Scientists have matched exceptionally wet periods and very dry periods in the East African Rift Valley to sudden spurts in the evolution of the hominid ancestors of Homo sapiens, which resulted in the evolution of the modern human brain.

Academics have long argued about what led to the unusually large brain of humans with its capacity for language, abstract thought and consciousness. The latest theory suggests it was triggered by the need to adapt to dramatic changes in the local environment of early man.

“It seems modern humans were born from climate change, as they had to deal with rapid switching from famine to feast - and back again - which drove the appearance of new species with bigger brains and also pushed them out of East Africa into Eurasia and South Africa,” said Professor Mark Maslin of University College London, the co-author of the study published in the on-line journal Plos-One.

The Rift Valley is an extensive geological fault marked by mountains, lakes and fertile valleys. Many of the most important fossil remains of early humans have been unearthed in the region, leading to suggestions that it was the most important place for the early origins of man.

The study looked at climate change over the past 5 million years, where there have been large fluctuations between wet periods where lakes were far higher than they are today and dry periods where sand dunes formed in former lake beds.

The scientists found that there were relatively short periods lasting about 200,000 years when East Africa became very sensitive to the cyclical changes in the Earth's orbit around the Sun - known as Milankovitch cycles - which lead to global-scale changes to the climate, such as ice ages.

In East Africa, these orbital changes to the Earth led to rapid shifts between very dry and very wet periods of about 20,000 years, when typically the lake valleys repeatedly filled up with freshwater and then dried out several times, forcing the human inhabitants to move north or south.

“Due to these changes in orbit, the climate of East Africa seems to go through extreme oscillations from having huge deep freshwater lakes surrounded by rich, lush vegetation to extremely arid conditions, like today, with sand dunes in the floor of the Rift Valley,” Professor Maslin said.

“These changes resulted in the evolution of a new species with bigger brains, and also forced early humans to disperse out of East Africa,” he said.

The study found that there were three time periods in particular when this kind of climate change corresponded to important stages in human evolution.

The first occurred about 2.6 million years ago when the Rift Valley dwellers were pushed into southern Africa and a new species called Homo habilis emerged. The second happened about 1.9 million years ago when an important species called Homo erectus emerged from Africa to colonise much of Asia, while the third occurred about 1 million years ago when Homo heidelbergensis emerged.

Professor Maslin said that the technique is not accurate enough to deal with the past 150,000 years, when Homo sapiens first evolved, but that it nevertheless could explain the earlier evolutionary transition leading to Homo erectus, which is the first large-brained hominid with truly human-like skeleton showing a distinctive adolescent growth-spurt.

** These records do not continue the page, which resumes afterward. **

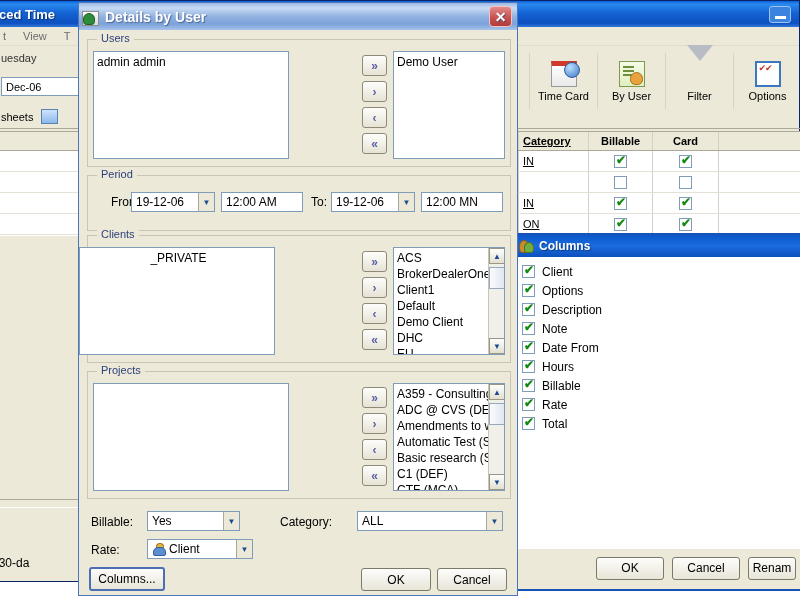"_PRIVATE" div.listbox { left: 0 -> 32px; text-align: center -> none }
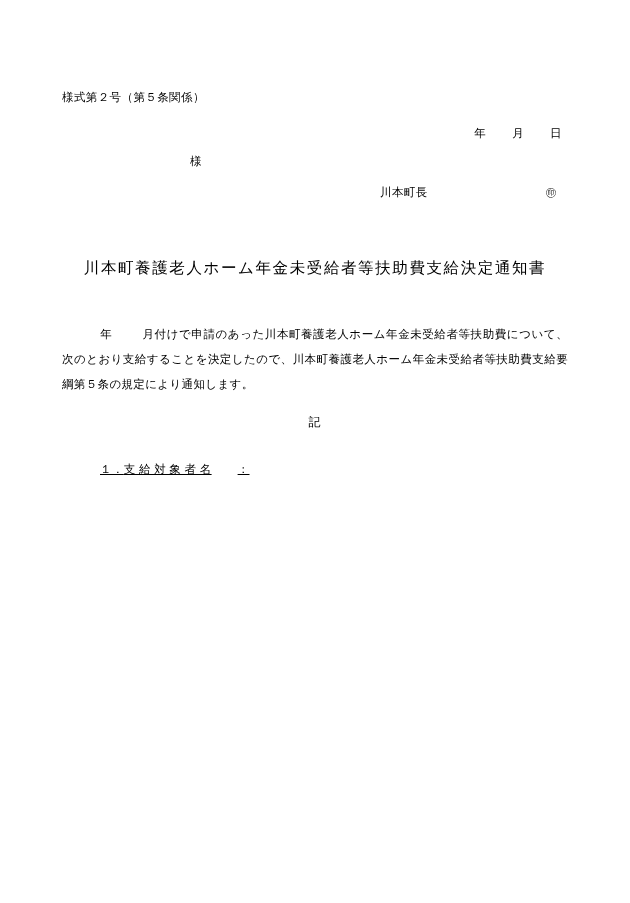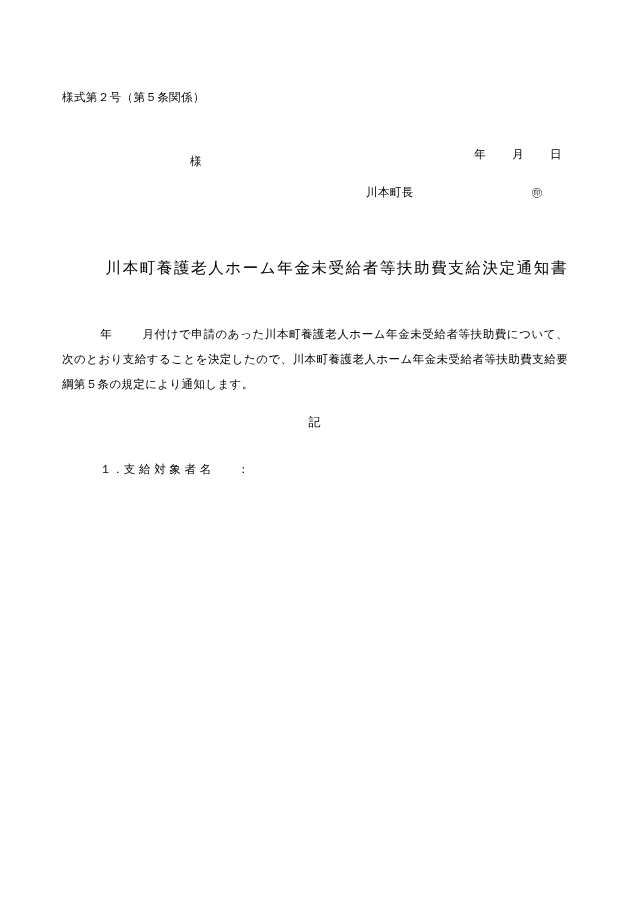"年 月 日" .date-line { margin-top: 21px -> none }
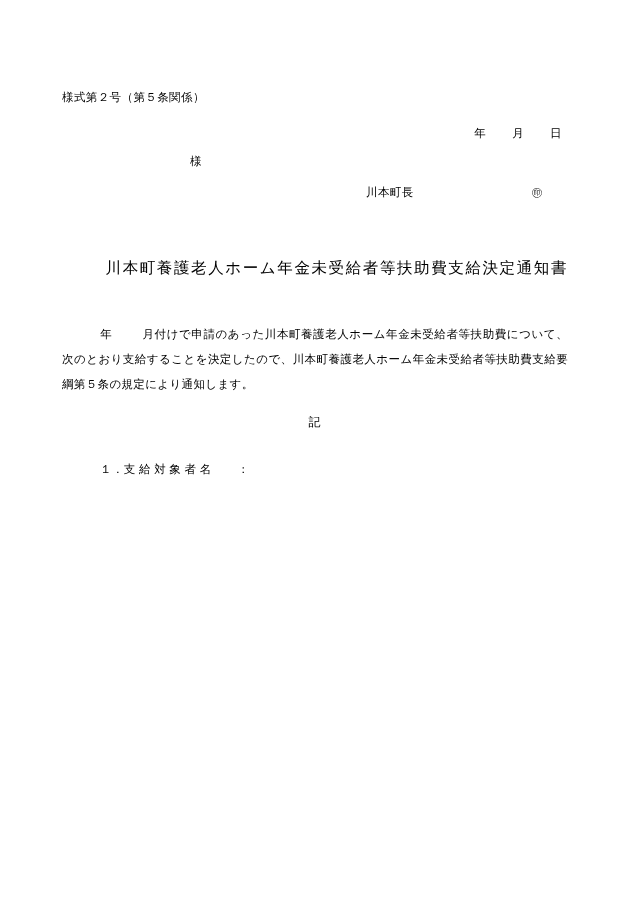"川本町長 ㊞" .issuer { left: 304px -> 318px }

Susanne Shultz of Manchester University, the co-author of the study, said that climate change can be linked directly to the evolution of this important human species at a time when there were several species occupying the same geographic region at about the same time.

“We found that around 1.9 million years ago a number of new species appeared, which we believe is directly related to new ecological conditions in the East African Rift Valley, in particular the appearance of deep freshwater lakes,” Professor Shultz said.

“Among these species was early Homo erectus with a brain 80 per cent bigger than its predecessor,” she added.

The present-day lakes of the Rift Valley are much smaller than they would have been at the height of a wet period. Lake Logipi at the northern end of the Kenyan rift valley, for instance, once occupied the entire Suguta Valley, which is presently littered in sand dunes, and was about 300 metres deeper than it is today.